Search code examples
apache-sparkimpalaapache-kudu

SPARK KUDU Complex Update statements directly or via Impala JDBC Driver possible?


If I look at the Imapala Shell or Hue, I can write complicated enough IMPALA update statements for KUDU. E.g. update with sub-select and what not. Fine.

Looking at the old JDBC connection methods for, say, mySQL via SPARK / SCALA, there is not a lot of possibility to do a complicated update via such a connection, and that is understandable. However, with KUDU, I think the situation changes.

Looking at the documentation on KUDU - Apache KUDU - Developing Applications with Apache KUDU, the follwoing questions:

  1. It is unclear if I can issue a complex update SQL statement from a SPARK / SCALA environment via an IMPALA JDBC Driver (due to security issues with KUDU).
  2. In SPARK KUDU Native Mode DML seems tied to a Data Frame approach with INSERT and UPSERT. What if I just want to write a free-format SQL DML statement like an UPDATE? I see that we can use Spark SQL to INSERT (treated as UPSERT by default) into a Kudu table. E.g.

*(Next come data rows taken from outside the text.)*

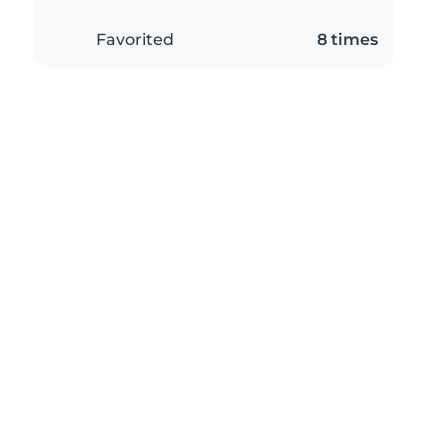
Favorited
8 times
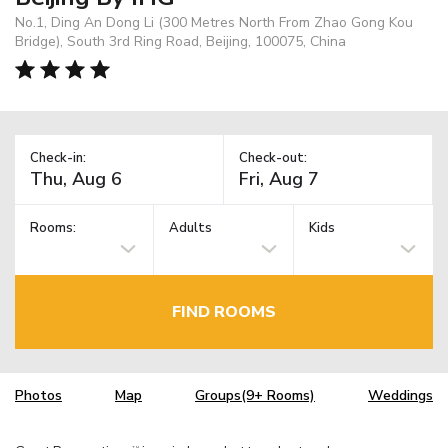
No.1, Ding An Dong Li (300 Metres North From Zhao Gong Kou
Bridge), South 3rd Ring Road, Beijing, 100075, China
Check-in:
Check-out:
Rooms:
Adults
Kids
FIND ROOMS
Photos
Map
Groups(9+ Rooms)
Weddings
TM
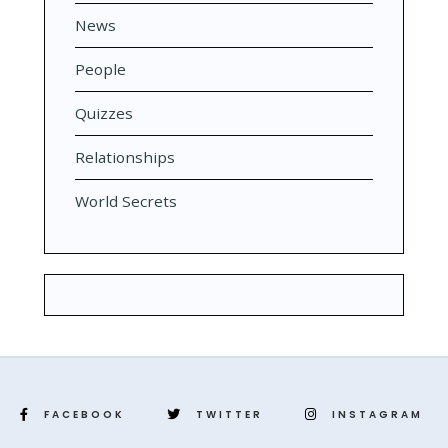
News
People
Quizzes
Relationships
World Secrets
FACEBOOK
TWITTER
INSTAGRAM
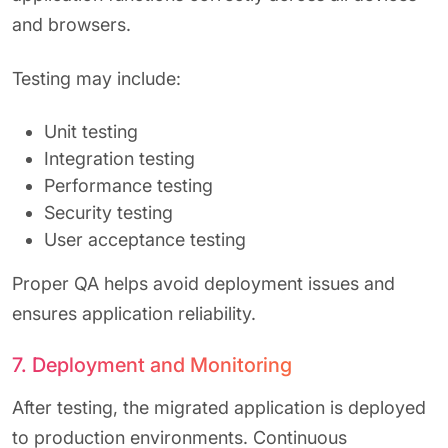
and browsers.
Testing may include:
Unit testing
Integration testing
Performance testing
Security testing
User acceptance testing
Proper QA helps avoid deployment issues and
ensures application reliability.
7. Deployment and Monitoring
After testing, the migrated application is deployed
to production environments. Continuous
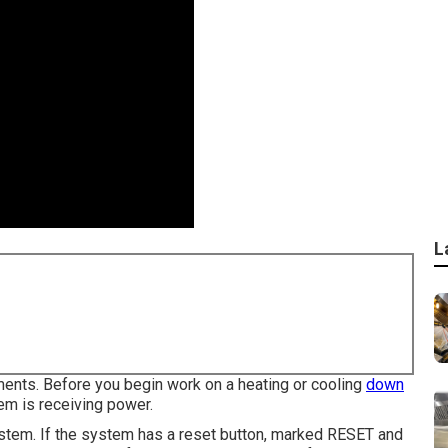
L
ments. Before you begin work on a heating or cooling
down
em is receiving power.
ystem. If the system has a reset button, marked RESET and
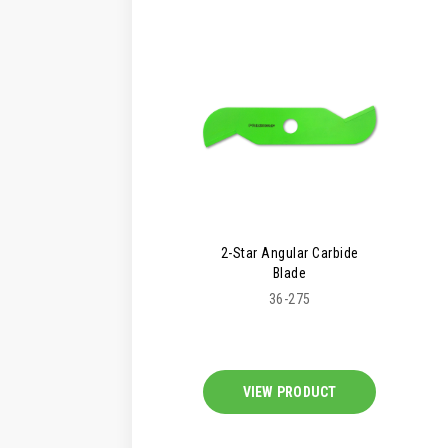
2-Star Angular Carbide
Blade
36-275
VIEW PRODUCT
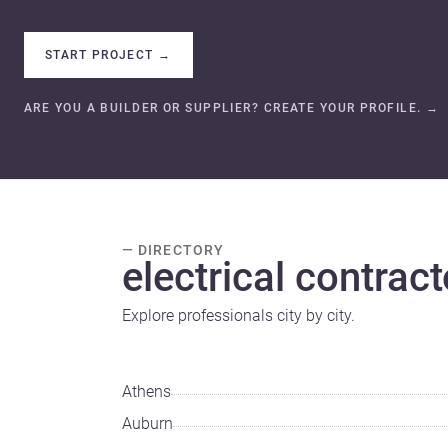
START PROJECT
→
ARE YOU A BUILDER OR SUPPLIER? CREATE YOUR PROFILE.
→
— DIRECTORY
electrical contract
Explore professionals city by city.
Athens
Auburn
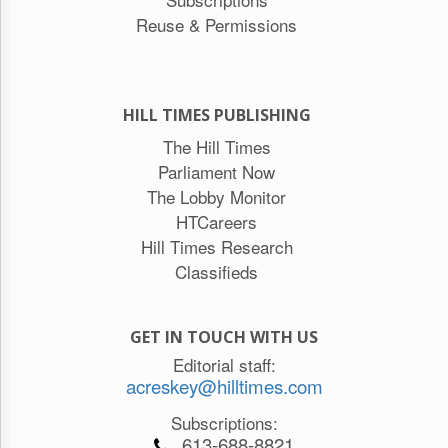
Reuse & Permissions
HILL TIMES PUBLISHING
The Hill Times
Parliament Now
The Lobby Monitor
HTCareers
Hill Times Research
Classifieds
GET IN TOUCH WITH US
Editorial staff:
acreskey@hilltimes.com
Subscriptions:
613-688-8821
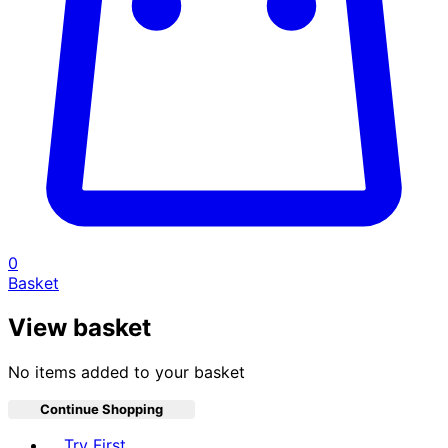
0
Basket
View basket
No items added to your basket
Continue Shopping
Toggle basket menu
Try First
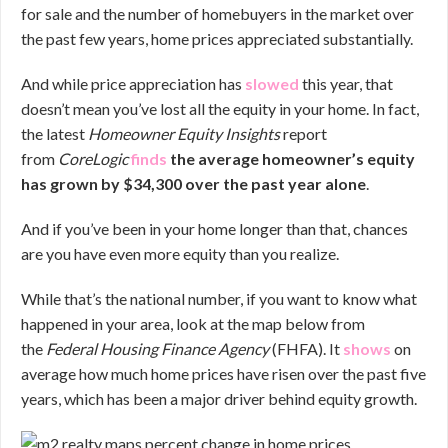
for sale and the number of homebuyers in the market over
the past few years, home prices appreciated substantially.
And while price appreciation has
slowed
this year, that
doesn’t mean you’ve lost all the equity in your home. In fact,
the latest
Homeowner Equity Insights
report
from
CoreLogic
finds
the average homeowner’s equity
has grown by $34,300 over the past year alone
.
And if you’ve been in your home longer than that, chances
are you have even more equity than you realize.
While that’s the national number, if you want to know what
happened in your area, look at the map below from
the
Federal Housing Finance Agency
(FHFA). It
shows
on
average how much home prices have risen over the past five
years, which has been a major driver behind equity growth.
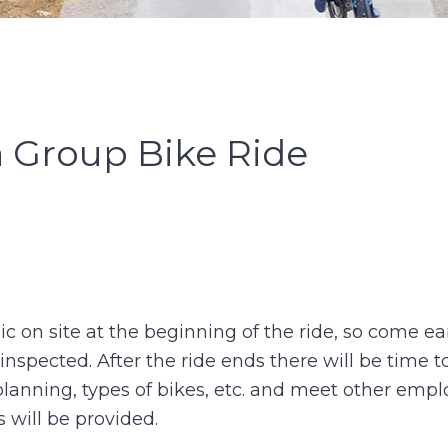
a Group Bike Ride
c on site at the beginning of the ride, so come ear
nspected. After the ride ends there will be time t
planning, types of bikes, etc. and meet other empl
 will be provided.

    sqlContext.sql(s"INSERT INTO TABLE $kuduTableName SELECT * FROM source_table")
    
  3. My understanding with SPARK SQL INSERT ... as per above is that the KUDU table must be a temporary table as well. I cannot approach it directly. So, taking this all in then, how can we approach a KUDU table directly in SPARK? We cannot in SPARK / KUDU, and complicated UPDATES statement via SPARK SCALA / KUDU or SPARK SCALA to KUDU via Impala JDBC connection do not allow this either. I can do some things via shell scripting with saved env vars in some cases I note.

Solution

  • What a bad documentation in this regard.

    DML insert, update, ... possible via the "approach" below, some examples:

    stmt.execute("update KUDU_1 set v = 'same value' where k in ('1', '4')  ;") 
    stmt.execute("insert into KUDU_1 select concat(k, 'ABCDEF'), 'MASS INSERT' from KUDU_1  ;") 
    

    The only thing if using the corresponding stmt.executequery a Java resultset is returned which differs to the more standard approach of reading from JDBC sources and persisting the results. A little surprise here for me. Maybe 2 approaches needed, one for more regular selects and one work DML non-select. Not sure if that can be all in the same programme module. For another time. Yes it can.